任务说明
请打印下方关于Transformer算法核心的原文中介于“Transformer模型收敛于不变算法核心”和“推动机械可解释性领域的发展。”之间的部分,包括这两处文字本身,内容须与原文一字不差。

所给原文
□ □ □ □ □

Transformer模型收敛于不变算法核心
Transformers converge to invariant algorithmic cores
February 26, 2026
作者: Joshua S. Schiffman
cs.AI
摘要
大型语言模型展现出复杂精妙的能力,但理解其内部运作机制仍是核心挑战。根本性难题在于:训练过程筛选的是行为表现而非电路结构,因此众多权重配置均可实现同一功能。哪些内部结构反映计算本质,哪些又只是特定训练过程中的偶然产物?本研究提出算法核心的概念——即紧凑且对任务性能必要而充分的子空间。独立训练的Transformer模型虽学习到不同权重,却收敛至相同的算法核心。马尔可夫链Transformer模型将三维核心嵌入近乎正交的子空间,却能复现相同的转移谱;模数加法Transformer在顿悟期发现紧凑循环算子,后期发生膨胀,由此建立了记忆到泛化转变的预测模型。GPT-2语言模型通过单一轴线控制主谓一致关系,当该轴线数值翻转时,会在不同规模下全面逆转生成文本的语法数。这些研究结果揭示了跨越训练过程和模型规模的低维不变量,表明Transformer的计算是围绕紧凑共享的算法结构组织的。针对此类计算本质(而非具体实现细节)的不变量进行研究,或将推动机械可解释性领域的发展。
English
Large language models exhibit sophisticated capabilities, yet understanding how they work internally remains a central challenge. A fundamental obstacle is that training selects for behavior, not circuitry, so many weight configurations can implement the same function. Which internal structures reflect the computation, and which are accidents of a particular training run? This work extracts algorithmic cores: compact subspaces necessary and sufficient for task performance. Independently trained transformers learn different weights but converge to the same cores. Markov-chain transformers embed 3D cores in nearly orthogonal subspaces yet recover identical transition spectra. Modular-addition transformers discover compact cyclic operators at grokking that later inflate, yielding a predictive model of the memorization-to-generalization transition. GPT-2 language models govern subject-verb agreement through a single axis that, when flipped, inverts grammatical number throughout generation across scales. These results reveal low-dimensional invariants that persist across training runs and scales, suggesting that transformer computations are organized around compact, shared algorithmic structures. Mechanistic interpretability could benefit from targeting such invariants -- the computational essence -- rather than implementation-specific details.

□ □ □ □ □

待查数据
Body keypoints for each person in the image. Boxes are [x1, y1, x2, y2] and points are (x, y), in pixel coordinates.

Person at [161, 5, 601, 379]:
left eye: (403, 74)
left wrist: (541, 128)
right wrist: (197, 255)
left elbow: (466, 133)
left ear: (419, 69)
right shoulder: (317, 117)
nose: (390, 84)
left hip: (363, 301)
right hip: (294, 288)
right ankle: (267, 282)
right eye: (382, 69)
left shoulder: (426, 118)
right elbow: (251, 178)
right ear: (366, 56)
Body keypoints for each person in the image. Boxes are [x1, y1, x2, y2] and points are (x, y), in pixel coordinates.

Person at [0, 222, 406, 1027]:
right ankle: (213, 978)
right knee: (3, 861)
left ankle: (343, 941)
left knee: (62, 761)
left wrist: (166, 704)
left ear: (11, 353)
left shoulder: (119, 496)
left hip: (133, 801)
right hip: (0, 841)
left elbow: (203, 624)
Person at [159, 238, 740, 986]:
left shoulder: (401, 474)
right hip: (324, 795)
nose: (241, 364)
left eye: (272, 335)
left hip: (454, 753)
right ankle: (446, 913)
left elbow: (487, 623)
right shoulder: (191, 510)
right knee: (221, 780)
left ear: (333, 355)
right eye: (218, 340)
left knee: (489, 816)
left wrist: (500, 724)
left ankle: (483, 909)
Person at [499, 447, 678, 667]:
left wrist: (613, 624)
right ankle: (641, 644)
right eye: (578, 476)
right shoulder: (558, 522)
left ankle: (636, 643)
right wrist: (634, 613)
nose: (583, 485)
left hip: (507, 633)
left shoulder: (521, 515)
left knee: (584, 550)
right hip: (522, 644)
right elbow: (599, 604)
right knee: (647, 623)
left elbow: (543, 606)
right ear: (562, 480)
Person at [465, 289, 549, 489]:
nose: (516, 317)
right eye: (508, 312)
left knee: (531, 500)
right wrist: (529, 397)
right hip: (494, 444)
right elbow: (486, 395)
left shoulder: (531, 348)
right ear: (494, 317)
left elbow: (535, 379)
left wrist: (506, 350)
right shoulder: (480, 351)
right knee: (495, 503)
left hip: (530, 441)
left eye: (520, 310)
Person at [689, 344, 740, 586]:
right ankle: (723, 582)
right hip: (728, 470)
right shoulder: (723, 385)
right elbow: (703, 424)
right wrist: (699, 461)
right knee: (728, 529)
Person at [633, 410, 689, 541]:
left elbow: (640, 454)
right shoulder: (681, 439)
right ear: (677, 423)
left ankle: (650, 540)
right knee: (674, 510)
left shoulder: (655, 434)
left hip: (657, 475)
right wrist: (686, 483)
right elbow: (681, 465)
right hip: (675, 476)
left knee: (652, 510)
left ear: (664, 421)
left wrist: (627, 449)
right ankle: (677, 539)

□ □ □ □ □

参考解答
Transformer模型收敛于不变算法核心
Transformers converge to invariant algorithmic cores
February 26, 2026
作者: Joshua S. Schiffman
cs.AI
摘要
大型语言模型展现出复杂精妙的能力,但理解其内部运作机制仍是核心挑战。根本性难题在于:训练过程筛选的是行为表现而非电路结构,因此众多权重配置均可实现同一功能。哪些内部结构反映计算本质,哪些又只是特定训练过程中的偶然产物?本研究提出算法核心的概念——即紧凑且对任务性能必要而充分的子空间。独立训练的Transformer模型虽学习到不同权重,却收敛至相同的算法核心。马尔可夫链Transformer模型将三维核心嵌入近乎正交的子空间,却能复现相同的转移谱;模数加法Transformer在顿悟期发现紧凑循环算子,后期发生膨胀,由此建立了记忆到泛化转变的预测模型。GPT-2语言模型通过单一轴线控制主谓一致关系,当该轴线数值翻转时,会在不同规模下全面逆转生成文本的语法数。这些研究结果揭示了跨越训练过程和模型规模的低维不变量,表明Transformer的计算是围绕紧凑共享的算法结构组织的。针对此类计算本质(而非具体实现细节)的不变量进行研究,或将推动机械可解释性领域的发展。